Online fashion retailer Yoox said it remains confident in its outlook, despite reporting a 14.1% decline in first-quarter net profit because of increased investment costs.
Net income reached €1.1 million ($1.4 million) for the three months to March 31, compared to €1.2 million in the same period the prior year.
The company said this was due to a 63.1% hike in investment costs — in innovation and technology, and the automation of the central operations and distribution platform.
Excluding these costs, net income would have increased 26.7% to reach €2.6 million.
Revenue increased 21.4% to €110.4 million from €91 million last year. Yoox said it reported solid performances in all of its key markets, including Italy, Europe and Asia.

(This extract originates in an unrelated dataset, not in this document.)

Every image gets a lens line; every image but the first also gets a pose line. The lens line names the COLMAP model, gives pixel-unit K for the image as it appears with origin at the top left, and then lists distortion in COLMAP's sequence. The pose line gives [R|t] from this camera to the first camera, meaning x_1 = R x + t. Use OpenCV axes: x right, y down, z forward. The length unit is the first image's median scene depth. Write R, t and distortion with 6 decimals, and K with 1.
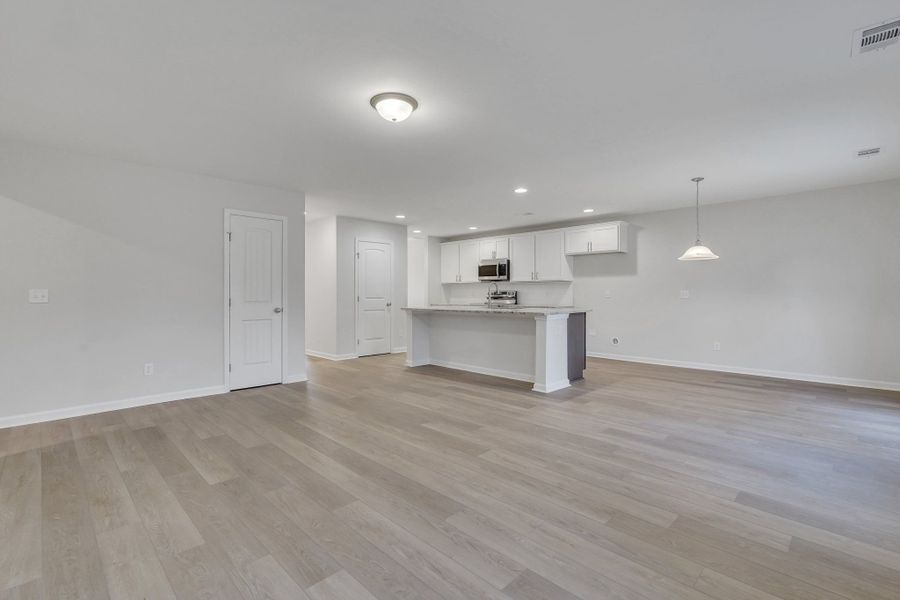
lens RADIAL K [[411.5, 0, 447.3], [0, 411.5, 296.5], [0, 0, 1]] dist [-0.000979, 0.000416]
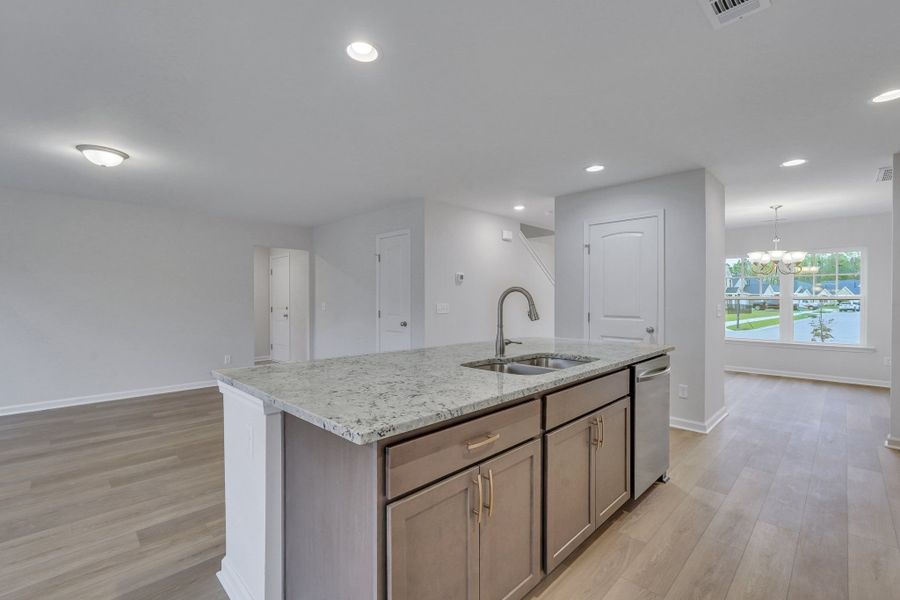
lens RADIAL K [[400.5, 0, 450.0], [0, 400.5, 300.0], [0, 0, 1]] dist [-0.000555, 0.000959]
pose [[0.000773, 0.004935, -0.999988, 0.403383], [-0.008167, 0.999955, 0.004929, -0.021674], [0.999966, 0.008163, 0.000813, 0.784379]]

“In the first three months of 2013, Yoox continued along its growth path,” said company founder and CEO Federico Marchetti. “We are particularly pleased with the results achieved in Italy, which recorded double-digit growth rates for the second consecutive quarter, confirming the trust that our customers have in the Yoox brand.
“On the one hand, we continued to work towards developing the online presence of the brands of the joint venture with Kering. On the other, we have already laid the foundations for enhancing the online stores of some of our important partners, which will be launched during the year,” Marchetti added.
Looking forward, Yoox said it will continue to invest in its logistics platform and in technology.